## About this task
The reply is to contain the full listing, repeated exactly, with pictures left out.

## Raw data
━━━━━━
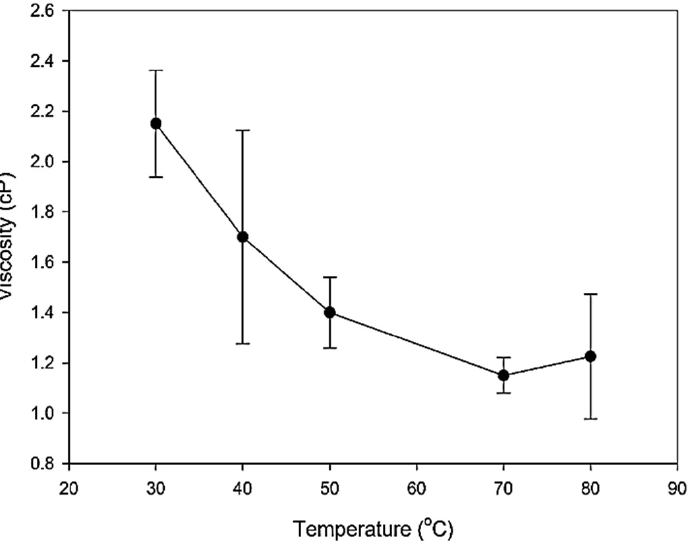
Figure 11. Variation of error of dynamic viscosity of experimental and ASHRAE Standard data of base fluid.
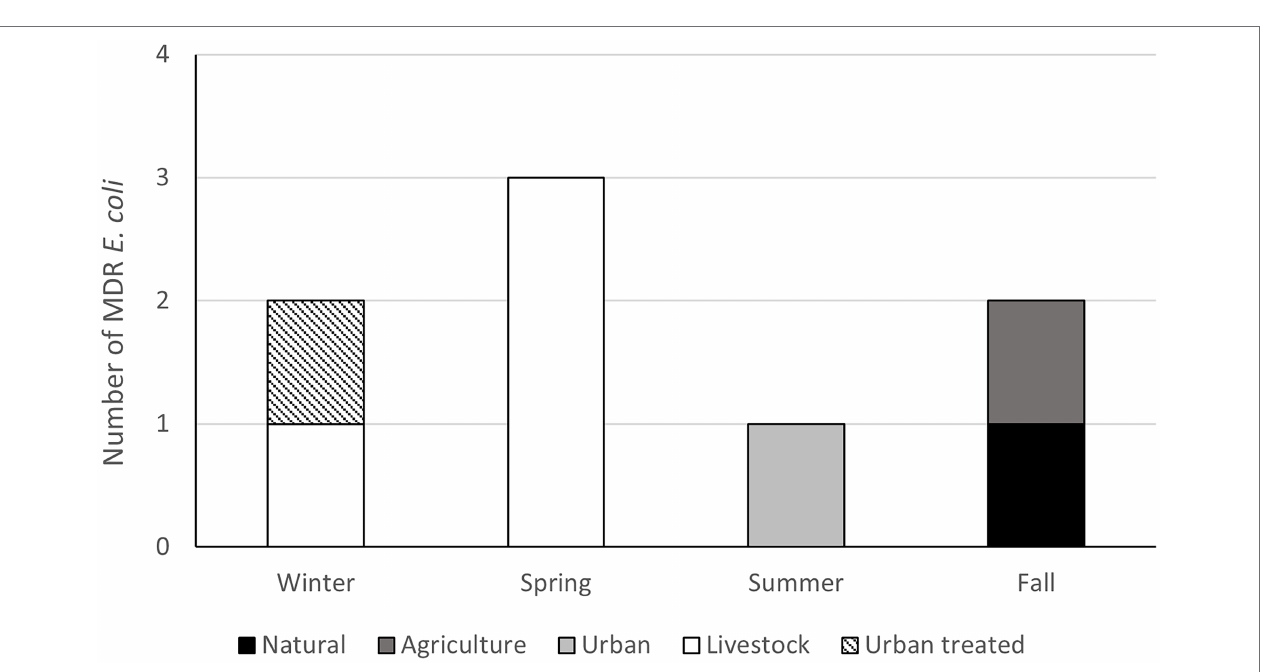
FIGURE 6 | Number multi-drug resistant (MDR) Escherichia coli by land use and season. Isolates resistant to three or more antimicrobial classes were cataloged as MDR following previously standardized criteria (Magiorakos et al.,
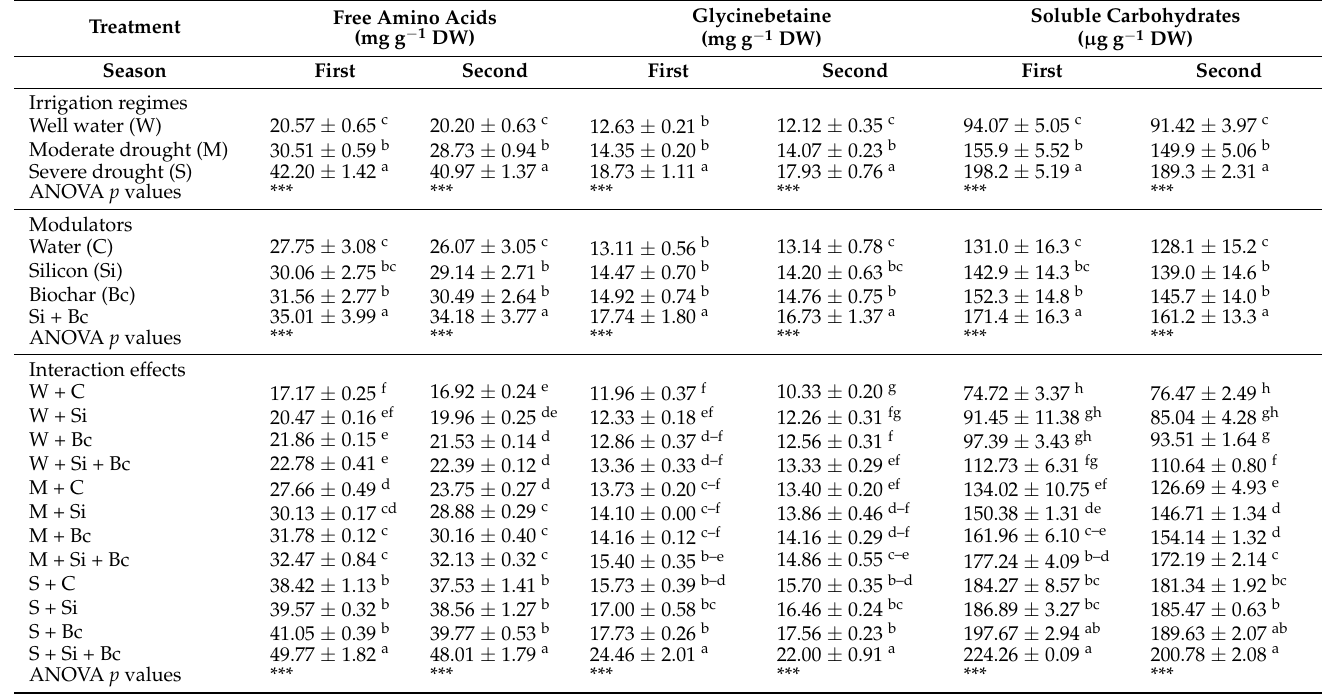
Table 4. Effect of irrigation regimes, silicon, biochar and their interaction on some organic solute concentrations of borage plants throughout two experimental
━━━━━━
## Your solution
Figure 11. Variation of error of dynamic viscosity of experimental and ASHRAE Standard data of base fluid.
FIGURE 6 | Number multi-drug resistant (MDR) Escherichia coli by land use and season. Isolates resistant to three or more antimicrobial classes were cataloged as MDR following previously standardized criteria (Magiorakos et al.,
Table 4. Effect of irrigation regimes, silicon, biochar and their interaction on some organic solute concentrations of borage plants throughout two experimental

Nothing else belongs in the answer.